— SOURCE DOCUMENT —
The test of a public authority in Fish Legal

50.         Article 2 establishes three categories of public authority to which the Directive applies. In Fish Legal the CJEU held that “only entities which, by virtue of a legal basis specifically defined in the national legislation which is applicable to them, are empowered to perform public administrative functions are capable of falling within” para. (b) (para. 48). The entity must be empowered to perform public administrative functions and the source of that power must be legislative and is determined by national law.  The test is a functional test. The court held that the question of whether the functions vested under national law in such entities constitute ‘public administrative functions’ within the meaning of Article 2(2)(b) is a separate question of EU law. The concept must therefore be given an autonomous and uniform definition throughout the EU.  In making that assessment, the court observed that the authors of the Aarhus Convention and the Directive when they referred to “public authorities” intended to refer to administrative authorities, since within States it is those authorities which are usually required to hold environmental information in the performance of their function.

51.         At para. 52 the court established the test to be applied to determine whether an entity came within category (b) of the definition.  It stated as follows:

“The second category of public authorities, defined in Article 2(2)(b) of Directive 2003/4, concerns administrative authorities defined in functional terms, namely entities, be they legal persons governed by public law or by private law, which are entrusted under the legal regime which is applicable to them, with the performance of services of public interest, inter alia in the environmental field, and which are, for this purpose, vested with special powers beyond those which result from the normal rules applicable in relations between persons governed by private law.”

52.         The category (b) type public authorities are defined in functional terms.  The court has established a dual test, each part of which must be met:

·                The entity must be entrusted with the performance of services of public interest, inter alia, in the environmental field under the applicable legal regime and,

·                For the purpose of performing those public services, the entity must be vested with special powers: that is, powers beyond those which result from the normal rules applicable in relations between persons governed by private law.

— EXERCISE SET —
[a] Summarize the passage on the Fish Legal public authority test in two sentences.
[b] Render this sentence from the Fish Legal passage in Spanish: "The concept must therefore be given an autonomous and uniform definition throughout the EU."
[c] Carry on the passage about the Fish Legal public authority test, starting after its final sentence.

— SUPPLIED DATA —
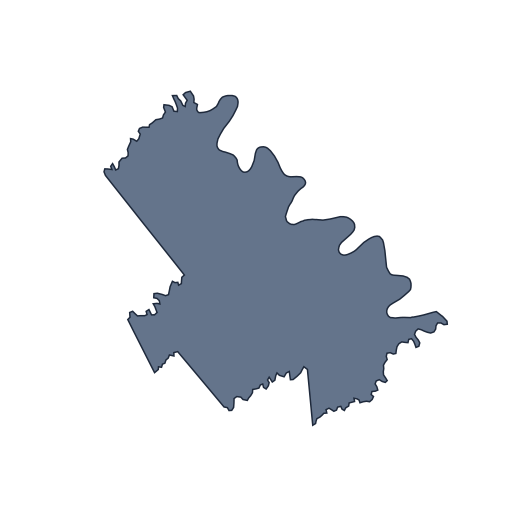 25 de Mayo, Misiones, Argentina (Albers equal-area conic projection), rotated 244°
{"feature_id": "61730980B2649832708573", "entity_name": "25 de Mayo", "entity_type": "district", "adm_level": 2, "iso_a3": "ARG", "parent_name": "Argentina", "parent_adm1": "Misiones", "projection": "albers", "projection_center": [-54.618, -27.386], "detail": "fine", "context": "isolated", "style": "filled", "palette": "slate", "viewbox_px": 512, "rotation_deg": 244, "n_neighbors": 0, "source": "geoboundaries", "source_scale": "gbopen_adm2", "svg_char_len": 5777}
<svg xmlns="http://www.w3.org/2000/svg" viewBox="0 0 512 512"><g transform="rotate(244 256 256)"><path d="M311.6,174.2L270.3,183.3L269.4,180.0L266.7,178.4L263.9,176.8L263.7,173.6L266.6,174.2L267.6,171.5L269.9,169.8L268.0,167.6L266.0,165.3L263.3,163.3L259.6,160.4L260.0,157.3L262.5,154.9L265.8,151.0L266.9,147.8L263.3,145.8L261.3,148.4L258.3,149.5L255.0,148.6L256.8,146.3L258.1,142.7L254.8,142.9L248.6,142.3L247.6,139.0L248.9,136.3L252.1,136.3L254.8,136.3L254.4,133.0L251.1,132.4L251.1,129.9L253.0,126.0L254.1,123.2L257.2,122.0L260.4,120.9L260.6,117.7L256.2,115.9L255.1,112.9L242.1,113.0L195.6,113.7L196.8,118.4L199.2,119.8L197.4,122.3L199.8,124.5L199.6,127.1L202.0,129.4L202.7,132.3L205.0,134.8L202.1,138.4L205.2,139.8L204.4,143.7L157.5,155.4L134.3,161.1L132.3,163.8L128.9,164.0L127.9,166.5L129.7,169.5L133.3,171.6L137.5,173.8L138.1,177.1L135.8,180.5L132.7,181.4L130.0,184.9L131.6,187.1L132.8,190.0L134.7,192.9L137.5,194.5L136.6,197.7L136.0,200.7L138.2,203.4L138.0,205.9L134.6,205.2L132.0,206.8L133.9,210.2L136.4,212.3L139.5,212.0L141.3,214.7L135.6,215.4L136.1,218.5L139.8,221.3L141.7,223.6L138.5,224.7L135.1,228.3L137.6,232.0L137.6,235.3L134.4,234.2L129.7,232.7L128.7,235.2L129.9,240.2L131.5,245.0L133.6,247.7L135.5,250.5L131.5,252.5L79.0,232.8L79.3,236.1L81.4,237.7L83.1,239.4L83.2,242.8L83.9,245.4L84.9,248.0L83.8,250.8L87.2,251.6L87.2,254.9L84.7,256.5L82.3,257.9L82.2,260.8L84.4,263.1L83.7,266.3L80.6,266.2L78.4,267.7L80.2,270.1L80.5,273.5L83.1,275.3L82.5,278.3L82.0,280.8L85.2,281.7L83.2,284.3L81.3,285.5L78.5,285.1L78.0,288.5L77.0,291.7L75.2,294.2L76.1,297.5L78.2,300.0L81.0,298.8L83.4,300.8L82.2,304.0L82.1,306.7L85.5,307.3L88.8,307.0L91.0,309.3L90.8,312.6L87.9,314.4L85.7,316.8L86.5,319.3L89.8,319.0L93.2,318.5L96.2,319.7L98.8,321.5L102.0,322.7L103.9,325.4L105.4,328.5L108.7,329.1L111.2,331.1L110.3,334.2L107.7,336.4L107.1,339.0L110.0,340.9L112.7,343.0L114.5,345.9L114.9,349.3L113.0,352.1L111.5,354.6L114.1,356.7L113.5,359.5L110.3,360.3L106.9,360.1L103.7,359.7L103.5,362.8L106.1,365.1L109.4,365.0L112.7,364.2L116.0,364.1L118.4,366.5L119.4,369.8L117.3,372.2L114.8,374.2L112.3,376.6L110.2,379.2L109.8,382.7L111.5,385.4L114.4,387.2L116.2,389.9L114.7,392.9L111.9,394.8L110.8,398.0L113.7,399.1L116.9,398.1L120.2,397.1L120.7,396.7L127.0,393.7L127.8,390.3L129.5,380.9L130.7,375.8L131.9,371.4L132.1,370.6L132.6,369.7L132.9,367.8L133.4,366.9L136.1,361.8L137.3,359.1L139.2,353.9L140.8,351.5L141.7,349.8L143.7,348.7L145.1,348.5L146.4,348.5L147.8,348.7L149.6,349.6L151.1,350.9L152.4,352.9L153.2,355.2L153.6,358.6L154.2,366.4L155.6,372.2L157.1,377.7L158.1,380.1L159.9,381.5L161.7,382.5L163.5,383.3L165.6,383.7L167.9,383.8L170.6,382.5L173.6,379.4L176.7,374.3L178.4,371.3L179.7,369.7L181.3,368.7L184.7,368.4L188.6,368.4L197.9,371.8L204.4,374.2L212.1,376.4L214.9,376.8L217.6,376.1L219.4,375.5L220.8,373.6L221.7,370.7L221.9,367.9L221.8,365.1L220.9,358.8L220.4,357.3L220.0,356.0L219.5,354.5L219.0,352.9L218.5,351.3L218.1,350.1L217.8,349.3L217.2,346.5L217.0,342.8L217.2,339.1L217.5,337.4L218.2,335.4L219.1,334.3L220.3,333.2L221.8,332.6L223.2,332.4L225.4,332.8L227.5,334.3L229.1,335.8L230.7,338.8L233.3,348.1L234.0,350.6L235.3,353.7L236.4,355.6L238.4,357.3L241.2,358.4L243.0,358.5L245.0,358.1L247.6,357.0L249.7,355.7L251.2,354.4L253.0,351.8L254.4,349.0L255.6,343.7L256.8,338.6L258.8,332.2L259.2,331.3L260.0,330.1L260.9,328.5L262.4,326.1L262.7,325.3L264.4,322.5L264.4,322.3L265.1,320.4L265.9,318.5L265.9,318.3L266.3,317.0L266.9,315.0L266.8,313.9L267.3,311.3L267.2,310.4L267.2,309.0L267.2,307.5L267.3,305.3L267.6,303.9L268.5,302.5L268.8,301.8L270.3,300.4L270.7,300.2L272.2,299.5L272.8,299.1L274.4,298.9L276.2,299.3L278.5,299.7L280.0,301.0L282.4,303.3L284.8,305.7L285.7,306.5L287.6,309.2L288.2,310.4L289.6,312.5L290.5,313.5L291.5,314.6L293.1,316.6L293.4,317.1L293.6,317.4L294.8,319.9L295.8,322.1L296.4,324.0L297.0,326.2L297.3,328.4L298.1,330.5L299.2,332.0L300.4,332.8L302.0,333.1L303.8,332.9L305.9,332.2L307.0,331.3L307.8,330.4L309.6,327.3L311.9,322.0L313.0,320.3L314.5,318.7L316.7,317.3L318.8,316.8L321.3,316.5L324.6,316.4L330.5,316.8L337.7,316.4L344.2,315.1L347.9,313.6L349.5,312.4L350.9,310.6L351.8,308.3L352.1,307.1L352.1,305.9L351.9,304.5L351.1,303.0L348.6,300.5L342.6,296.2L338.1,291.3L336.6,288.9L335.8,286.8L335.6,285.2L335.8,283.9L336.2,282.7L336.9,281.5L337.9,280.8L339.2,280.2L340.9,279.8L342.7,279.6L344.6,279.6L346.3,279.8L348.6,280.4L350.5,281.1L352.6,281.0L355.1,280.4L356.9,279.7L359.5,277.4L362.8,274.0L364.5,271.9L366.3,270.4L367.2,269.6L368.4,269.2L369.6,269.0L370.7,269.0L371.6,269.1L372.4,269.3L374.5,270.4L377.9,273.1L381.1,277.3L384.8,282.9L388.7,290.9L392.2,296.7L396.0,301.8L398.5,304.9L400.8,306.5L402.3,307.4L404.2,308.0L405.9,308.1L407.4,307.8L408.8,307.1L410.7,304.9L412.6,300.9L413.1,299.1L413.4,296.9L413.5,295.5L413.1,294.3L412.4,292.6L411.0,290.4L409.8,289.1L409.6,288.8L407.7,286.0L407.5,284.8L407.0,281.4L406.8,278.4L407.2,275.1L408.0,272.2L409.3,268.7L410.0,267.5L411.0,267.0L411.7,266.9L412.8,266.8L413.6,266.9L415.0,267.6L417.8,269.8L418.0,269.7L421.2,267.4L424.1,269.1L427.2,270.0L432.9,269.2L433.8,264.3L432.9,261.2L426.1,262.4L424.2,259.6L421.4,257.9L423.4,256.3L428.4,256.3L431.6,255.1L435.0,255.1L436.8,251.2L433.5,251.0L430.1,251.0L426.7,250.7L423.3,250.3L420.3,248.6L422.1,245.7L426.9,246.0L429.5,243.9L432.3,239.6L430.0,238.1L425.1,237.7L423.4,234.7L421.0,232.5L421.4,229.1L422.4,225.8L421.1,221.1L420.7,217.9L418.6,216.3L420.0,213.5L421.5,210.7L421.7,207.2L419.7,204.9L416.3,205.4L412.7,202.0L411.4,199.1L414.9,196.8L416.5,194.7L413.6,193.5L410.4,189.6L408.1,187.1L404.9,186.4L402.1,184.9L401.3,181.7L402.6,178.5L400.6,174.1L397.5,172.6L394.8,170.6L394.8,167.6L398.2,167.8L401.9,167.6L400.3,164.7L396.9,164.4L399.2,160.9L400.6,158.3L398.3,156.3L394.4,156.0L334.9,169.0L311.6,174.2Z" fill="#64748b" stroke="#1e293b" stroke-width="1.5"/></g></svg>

==

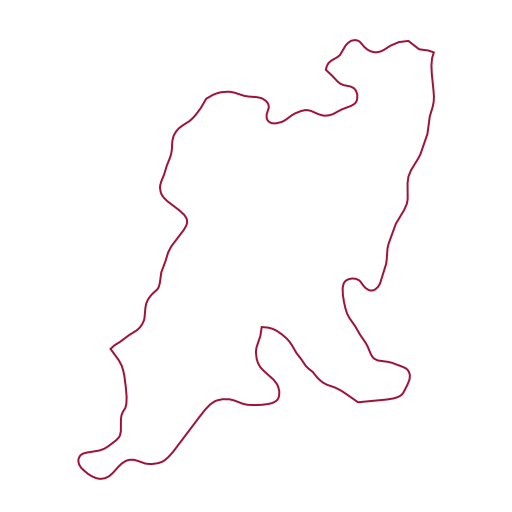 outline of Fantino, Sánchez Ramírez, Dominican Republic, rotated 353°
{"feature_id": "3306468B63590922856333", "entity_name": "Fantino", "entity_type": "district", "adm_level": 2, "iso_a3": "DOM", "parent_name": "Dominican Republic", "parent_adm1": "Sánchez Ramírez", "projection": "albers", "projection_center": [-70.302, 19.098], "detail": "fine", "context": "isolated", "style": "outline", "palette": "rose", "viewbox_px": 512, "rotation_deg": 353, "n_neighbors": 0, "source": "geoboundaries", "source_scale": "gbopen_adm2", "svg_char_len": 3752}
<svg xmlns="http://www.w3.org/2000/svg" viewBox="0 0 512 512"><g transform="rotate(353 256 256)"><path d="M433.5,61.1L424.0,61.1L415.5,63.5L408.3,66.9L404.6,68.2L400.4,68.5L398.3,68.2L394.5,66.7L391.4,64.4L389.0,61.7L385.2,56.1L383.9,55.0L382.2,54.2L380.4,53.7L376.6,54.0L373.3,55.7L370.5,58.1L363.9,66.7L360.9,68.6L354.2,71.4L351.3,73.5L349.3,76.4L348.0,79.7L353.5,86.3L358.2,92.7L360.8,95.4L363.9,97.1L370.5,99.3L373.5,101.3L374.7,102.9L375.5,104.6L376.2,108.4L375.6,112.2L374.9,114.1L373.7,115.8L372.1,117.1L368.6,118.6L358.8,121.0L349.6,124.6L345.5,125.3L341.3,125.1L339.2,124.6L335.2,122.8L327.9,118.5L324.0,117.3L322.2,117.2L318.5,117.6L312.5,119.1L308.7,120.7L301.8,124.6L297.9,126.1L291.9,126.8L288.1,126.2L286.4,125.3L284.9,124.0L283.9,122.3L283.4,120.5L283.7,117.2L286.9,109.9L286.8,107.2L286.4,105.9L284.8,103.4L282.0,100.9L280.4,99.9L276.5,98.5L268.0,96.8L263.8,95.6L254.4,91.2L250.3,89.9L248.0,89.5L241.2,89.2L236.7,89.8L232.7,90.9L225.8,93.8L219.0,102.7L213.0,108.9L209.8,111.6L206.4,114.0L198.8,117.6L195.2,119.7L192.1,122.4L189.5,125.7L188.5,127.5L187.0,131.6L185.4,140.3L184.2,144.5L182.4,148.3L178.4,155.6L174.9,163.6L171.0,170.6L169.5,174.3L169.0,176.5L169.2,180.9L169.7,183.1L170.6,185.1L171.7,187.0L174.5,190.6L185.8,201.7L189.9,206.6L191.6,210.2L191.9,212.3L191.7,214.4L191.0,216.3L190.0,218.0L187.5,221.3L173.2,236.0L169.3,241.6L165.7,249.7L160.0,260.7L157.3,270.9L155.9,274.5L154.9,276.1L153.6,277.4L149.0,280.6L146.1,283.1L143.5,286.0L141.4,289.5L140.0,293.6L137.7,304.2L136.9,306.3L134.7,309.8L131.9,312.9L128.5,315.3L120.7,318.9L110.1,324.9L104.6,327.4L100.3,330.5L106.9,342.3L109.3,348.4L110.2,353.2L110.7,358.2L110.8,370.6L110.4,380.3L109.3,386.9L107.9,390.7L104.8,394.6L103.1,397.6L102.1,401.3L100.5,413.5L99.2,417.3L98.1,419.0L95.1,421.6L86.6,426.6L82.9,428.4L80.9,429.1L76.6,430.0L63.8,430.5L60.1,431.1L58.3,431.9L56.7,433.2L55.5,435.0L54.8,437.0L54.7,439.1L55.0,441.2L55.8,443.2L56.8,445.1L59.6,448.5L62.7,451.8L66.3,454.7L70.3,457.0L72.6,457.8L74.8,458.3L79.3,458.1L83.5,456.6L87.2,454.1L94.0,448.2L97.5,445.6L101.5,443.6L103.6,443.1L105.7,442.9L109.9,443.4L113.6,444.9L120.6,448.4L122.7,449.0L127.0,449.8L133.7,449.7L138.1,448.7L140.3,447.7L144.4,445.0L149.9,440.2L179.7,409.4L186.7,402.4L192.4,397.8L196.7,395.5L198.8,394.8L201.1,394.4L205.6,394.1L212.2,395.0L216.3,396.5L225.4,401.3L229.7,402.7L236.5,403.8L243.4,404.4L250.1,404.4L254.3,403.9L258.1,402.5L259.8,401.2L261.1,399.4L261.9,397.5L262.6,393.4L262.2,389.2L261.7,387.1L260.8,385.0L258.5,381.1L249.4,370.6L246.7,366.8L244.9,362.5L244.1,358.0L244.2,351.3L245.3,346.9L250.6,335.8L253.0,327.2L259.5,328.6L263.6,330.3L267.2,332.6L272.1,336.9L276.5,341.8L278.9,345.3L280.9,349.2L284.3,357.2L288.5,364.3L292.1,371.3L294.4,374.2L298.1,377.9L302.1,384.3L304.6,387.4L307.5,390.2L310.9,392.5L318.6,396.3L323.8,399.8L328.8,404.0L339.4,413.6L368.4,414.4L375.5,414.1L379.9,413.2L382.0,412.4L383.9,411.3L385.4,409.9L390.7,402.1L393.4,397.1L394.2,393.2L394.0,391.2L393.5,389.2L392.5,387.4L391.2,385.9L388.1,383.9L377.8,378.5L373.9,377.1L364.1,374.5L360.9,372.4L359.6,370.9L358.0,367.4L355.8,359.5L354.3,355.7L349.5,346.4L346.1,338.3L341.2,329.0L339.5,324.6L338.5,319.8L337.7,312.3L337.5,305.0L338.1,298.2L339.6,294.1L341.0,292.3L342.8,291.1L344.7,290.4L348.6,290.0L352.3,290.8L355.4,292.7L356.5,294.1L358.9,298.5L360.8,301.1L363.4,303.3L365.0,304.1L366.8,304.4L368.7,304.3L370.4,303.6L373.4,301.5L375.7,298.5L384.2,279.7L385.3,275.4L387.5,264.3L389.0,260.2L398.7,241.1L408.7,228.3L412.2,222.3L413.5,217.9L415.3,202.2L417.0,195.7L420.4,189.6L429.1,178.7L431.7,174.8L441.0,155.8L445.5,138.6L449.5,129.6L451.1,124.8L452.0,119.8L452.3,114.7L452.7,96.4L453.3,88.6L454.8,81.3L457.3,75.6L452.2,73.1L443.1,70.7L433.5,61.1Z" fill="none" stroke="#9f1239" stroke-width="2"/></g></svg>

— ANSWERS TO THE EXERCISE —
[a] In Fish Legal, the CJEU held that an entity can fall within Article 2(2)(b) only if a legal basis specifically defined in national legislation empowers it to perform public administrative functions, while whether those functions count as "public administrative functions" is a separate EU-law question requiring an autonomous and uniform definition. The court set a dual functional test: the entity must be entrusted under its applicable legal regime with services of public interest, including in the environmental field, and must be vested for that purpose with special powers beyond those resulting from the normal rules between persons governed by private law.

[b] Por lo tanto, el concepto debe recibir una definición autónoma y uniforme en toda la UE.

[c]
53.         The court also considered the criteria for determining whether entities should be classified as public authorities by virtue of Article 2(2)(c) of the Directive.  The court considered the concept of control in category (c).  At paras. 67 and 68 of the judgment the court held:

“67.  Thus, in defining three categories of public authorities, Article 2(2) of Directive 2003/4 is intended to cover a set of entities, whatever their legal form, that must be regarded as constituting public authority, be it the State itself, an entity empowered by the State to act on its behalf or an entity controlled by the State.

 

68.  Those factors lead to the adoption of an interpretation of ‘control’, within the meaning of Article 2(2)(c) of Directive 2003/4, under which this third, residual, category of public authorities covers any entity which does not determine in a genuinely autonomous manner the way in which it performs the functions in the environmental field which are vested in it, since a public authority covered by Article 2(2)(a) or (b) of the directive is in a position to exert decisive influence on the entity’s action in that field.”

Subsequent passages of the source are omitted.